— BRIEF 1 —
In the asset-liability management excerpt, switch "efficient frontier" to "efficient boundary" and reproduce the passage starting at "We consider a" and ending at "be fully hedged.".
— BRIEF 2 —
Condense the paragraph of the asset-liability management excerpt that begins "Mean-variance portfolio selection model was pioneered" into a shorter version that keeps its main facts.

— PASSAGE GIVEN —
--------------------

Abstract

We consider a continuous-time mean-variance asset-liability management problem in a market with random market parameters; that is, interest rate, appreciation rates, and volatility rates are considered to be stochastic processes. By using the theories of stochastic linear-quadratic (LQ) optimal control and backward stochastic differential equations (BSDEs), we tackle this problem and derive optimal investment strategies as well as the mean-variance efficient frontier analytically in terms of the solution of BSDEs. We find that the efficient frontier is still a parabola in a market with random parameters. Comparing with the existing results, we also find that the liability does not affect the feasibility of the mean-variance portfolio selection problem. However, in an incomplete market with random parameters, the liability can not be fully hedged.

1. Introduction

Mean-variance portfolio selection model was pioneered by Markowitz [1] in the single-period setting. In his seminal paper, Markowitz proposed the variance as the measure of the risk. The advantage of using variance for measuring the risk of a portfolio is due to the simplicity of computation. Thus, the mean-variance approach has inspired literally hundreds of extensions and applications and also has been commonly used in practical financial decisions. For example, Wang and Xia [2] gave an excellent review on portfolio selection problem. Li and Ng [3] employed the framework of multiobjective optimization and an embedding technique to obtain the exact mean-variance efficient frontier for multiperiod investment. Wu and Li [4] investigated a multiperiod mean-variance portfolio selection with regime switching and uncertain exit time. Zhou and Li [5] studied a continuous-time mean-variance portfolio selection problem under a stochastic LQ framework. Furthermore, Li et al. [6] considered a continuous-time mean-variance portfolio selection problem with no-shorting constraints. Under partial information, Xiong and Zhou [7] and Wang and Wu [8] considered a continuous-time mean-variance portfolio selection problem and a problem of hedging contingent claims by portfolios, respectively.

--------------------

— RECORDED DATA —
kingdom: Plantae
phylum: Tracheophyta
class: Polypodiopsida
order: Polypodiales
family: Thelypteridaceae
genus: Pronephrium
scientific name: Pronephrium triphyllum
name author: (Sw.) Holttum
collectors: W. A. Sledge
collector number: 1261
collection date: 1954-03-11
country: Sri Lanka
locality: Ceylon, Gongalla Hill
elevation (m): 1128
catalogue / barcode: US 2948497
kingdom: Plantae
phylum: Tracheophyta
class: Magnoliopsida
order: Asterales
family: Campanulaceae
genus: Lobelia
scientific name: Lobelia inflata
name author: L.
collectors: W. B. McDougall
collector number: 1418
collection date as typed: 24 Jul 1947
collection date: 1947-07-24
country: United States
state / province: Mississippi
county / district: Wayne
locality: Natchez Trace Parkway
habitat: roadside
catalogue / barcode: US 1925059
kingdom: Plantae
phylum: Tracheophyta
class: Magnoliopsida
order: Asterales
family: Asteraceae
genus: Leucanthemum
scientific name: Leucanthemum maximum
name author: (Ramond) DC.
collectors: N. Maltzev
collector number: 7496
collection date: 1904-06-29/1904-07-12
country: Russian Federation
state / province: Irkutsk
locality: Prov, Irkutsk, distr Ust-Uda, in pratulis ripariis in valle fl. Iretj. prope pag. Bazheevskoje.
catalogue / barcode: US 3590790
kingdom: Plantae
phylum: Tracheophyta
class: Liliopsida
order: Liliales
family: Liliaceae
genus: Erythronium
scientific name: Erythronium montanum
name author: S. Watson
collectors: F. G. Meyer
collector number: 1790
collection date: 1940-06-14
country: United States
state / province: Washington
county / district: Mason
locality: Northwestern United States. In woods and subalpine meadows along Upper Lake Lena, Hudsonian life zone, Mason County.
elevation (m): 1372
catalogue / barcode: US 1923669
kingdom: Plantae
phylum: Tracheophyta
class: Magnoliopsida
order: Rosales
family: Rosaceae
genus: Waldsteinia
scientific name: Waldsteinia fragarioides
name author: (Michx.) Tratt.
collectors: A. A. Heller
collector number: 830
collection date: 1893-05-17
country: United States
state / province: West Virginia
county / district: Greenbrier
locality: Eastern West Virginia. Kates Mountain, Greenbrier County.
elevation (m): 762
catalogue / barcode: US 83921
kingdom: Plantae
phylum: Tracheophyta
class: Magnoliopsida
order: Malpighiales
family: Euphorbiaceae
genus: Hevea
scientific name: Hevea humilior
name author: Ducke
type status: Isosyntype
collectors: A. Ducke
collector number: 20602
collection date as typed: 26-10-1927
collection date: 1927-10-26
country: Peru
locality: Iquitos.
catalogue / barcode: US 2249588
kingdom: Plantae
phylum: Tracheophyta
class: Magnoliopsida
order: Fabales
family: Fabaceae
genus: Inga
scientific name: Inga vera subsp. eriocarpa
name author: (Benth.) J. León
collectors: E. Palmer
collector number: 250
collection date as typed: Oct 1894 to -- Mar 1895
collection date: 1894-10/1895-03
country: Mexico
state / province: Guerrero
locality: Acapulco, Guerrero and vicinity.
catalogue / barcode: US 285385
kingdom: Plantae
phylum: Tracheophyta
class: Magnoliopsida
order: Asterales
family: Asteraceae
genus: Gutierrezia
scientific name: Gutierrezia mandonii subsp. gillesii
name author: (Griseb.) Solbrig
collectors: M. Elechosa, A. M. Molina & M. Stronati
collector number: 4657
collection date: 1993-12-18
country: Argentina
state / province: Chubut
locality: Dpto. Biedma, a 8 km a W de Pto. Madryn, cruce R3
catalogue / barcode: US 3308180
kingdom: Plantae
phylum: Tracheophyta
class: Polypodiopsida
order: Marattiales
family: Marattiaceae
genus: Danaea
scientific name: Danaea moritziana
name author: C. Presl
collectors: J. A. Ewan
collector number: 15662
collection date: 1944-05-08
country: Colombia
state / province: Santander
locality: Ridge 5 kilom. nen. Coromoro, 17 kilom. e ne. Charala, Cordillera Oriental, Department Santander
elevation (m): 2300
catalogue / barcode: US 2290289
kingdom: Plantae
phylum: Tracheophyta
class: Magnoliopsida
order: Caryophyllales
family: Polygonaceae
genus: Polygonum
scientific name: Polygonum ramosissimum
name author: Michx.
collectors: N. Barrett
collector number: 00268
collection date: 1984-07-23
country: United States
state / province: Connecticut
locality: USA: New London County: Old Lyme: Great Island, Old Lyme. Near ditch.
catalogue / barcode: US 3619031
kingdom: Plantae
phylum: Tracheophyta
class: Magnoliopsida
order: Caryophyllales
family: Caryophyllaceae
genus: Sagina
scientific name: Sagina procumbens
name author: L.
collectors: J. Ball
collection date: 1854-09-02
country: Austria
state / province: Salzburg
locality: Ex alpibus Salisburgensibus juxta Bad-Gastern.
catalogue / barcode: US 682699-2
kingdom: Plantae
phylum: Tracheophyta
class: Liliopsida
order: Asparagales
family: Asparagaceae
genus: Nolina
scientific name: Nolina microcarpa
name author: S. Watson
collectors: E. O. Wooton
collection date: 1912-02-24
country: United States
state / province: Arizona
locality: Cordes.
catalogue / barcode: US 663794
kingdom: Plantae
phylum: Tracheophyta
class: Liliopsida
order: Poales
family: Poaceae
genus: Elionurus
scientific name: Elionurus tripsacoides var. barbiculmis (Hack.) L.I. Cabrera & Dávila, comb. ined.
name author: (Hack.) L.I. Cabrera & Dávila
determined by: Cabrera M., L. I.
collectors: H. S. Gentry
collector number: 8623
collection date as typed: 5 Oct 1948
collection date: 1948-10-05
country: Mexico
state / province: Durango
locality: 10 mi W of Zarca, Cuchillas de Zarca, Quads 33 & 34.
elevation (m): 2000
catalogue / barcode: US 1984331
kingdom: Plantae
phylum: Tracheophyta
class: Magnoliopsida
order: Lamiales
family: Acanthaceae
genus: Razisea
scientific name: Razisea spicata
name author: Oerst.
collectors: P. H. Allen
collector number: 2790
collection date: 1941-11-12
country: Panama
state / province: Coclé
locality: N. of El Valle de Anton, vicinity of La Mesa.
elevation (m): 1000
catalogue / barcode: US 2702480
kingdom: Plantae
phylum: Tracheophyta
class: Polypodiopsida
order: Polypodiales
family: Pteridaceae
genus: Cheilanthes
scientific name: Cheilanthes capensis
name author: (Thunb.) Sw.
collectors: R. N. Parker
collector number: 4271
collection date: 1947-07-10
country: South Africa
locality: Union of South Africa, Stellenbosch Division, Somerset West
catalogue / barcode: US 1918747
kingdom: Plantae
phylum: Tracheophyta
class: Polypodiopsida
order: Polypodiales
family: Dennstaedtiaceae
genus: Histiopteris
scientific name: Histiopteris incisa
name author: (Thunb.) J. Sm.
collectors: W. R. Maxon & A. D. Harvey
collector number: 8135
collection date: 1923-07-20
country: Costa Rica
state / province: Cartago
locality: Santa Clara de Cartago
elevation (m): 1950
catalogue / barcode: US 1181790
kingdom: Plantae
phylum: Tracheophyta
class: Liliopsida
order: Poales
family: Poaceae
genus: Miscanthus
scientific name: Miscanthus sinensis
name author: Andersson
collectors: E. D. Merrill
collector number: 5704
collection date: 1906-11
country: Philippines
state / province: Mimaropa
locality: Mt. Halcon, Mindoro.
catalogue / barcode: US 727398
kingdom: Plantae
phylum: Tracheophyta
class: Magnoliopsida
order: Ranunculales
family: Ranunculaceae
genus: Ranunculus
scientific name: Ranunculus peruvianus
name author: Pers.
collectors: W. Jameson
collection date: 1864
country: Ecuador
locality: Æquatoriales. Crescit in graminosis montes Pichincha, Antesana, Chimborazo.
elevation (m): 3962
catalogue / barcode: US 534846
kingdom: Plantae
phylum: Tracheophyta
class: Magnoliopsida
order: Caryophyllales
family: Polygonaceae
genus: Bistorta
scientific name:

--------------------

— TASK RESULT 1 —
We consider a continuous-time mean-variance asset-liability management problem in a market with random market parameters; that is, interest rate, appreciation rates, and volatility rates are considered to be stochastic processes. By using the theories of stochastic linear-quadratic (LQ) optimal control and backward stochastic differential equations (BSDEs), we tackle this problem and derive optimal investment strategies as well as the mean-variance efficient boundary analytically in terms of the solution of BSDEs. We find that the efficient boundary is still a parabola in a market with random parameters. Comparing with the existing results, we also find that the liability does not affect the feasibility of the mean-variance portfolio selection problem. However, in an incomplete market with random parameters, the liability can not be fully hedged.

— TASK RESULT 2 —
Markowitz [1] pioneered the single-period mean-variance portfolio selection model and proposed variance as the risk measure because it is simple to compute. The approach has inspired hundreds of extensions and applications and is common in practical financial decisions. Wang and Xia [2] reviewed the portfolio selection problem. Li and Ng [3] used multiobjective optimization and an embedding technique to obtain the exact mean-variance efficient frontier for multiperiod investment. Wu and Li [4] studied multiperiod selection with regime switching and uncertain exit time. In continuous time, Zhou and Li [5] used a stochastic LQ framework, and Li et al. [6] added no-shorting constraints. Under partial information, Xiong and Zhou [7] addressed continuous-time mean-variance selection, and Wang and Wu [8] addressed hedging contingent claims by portfolios.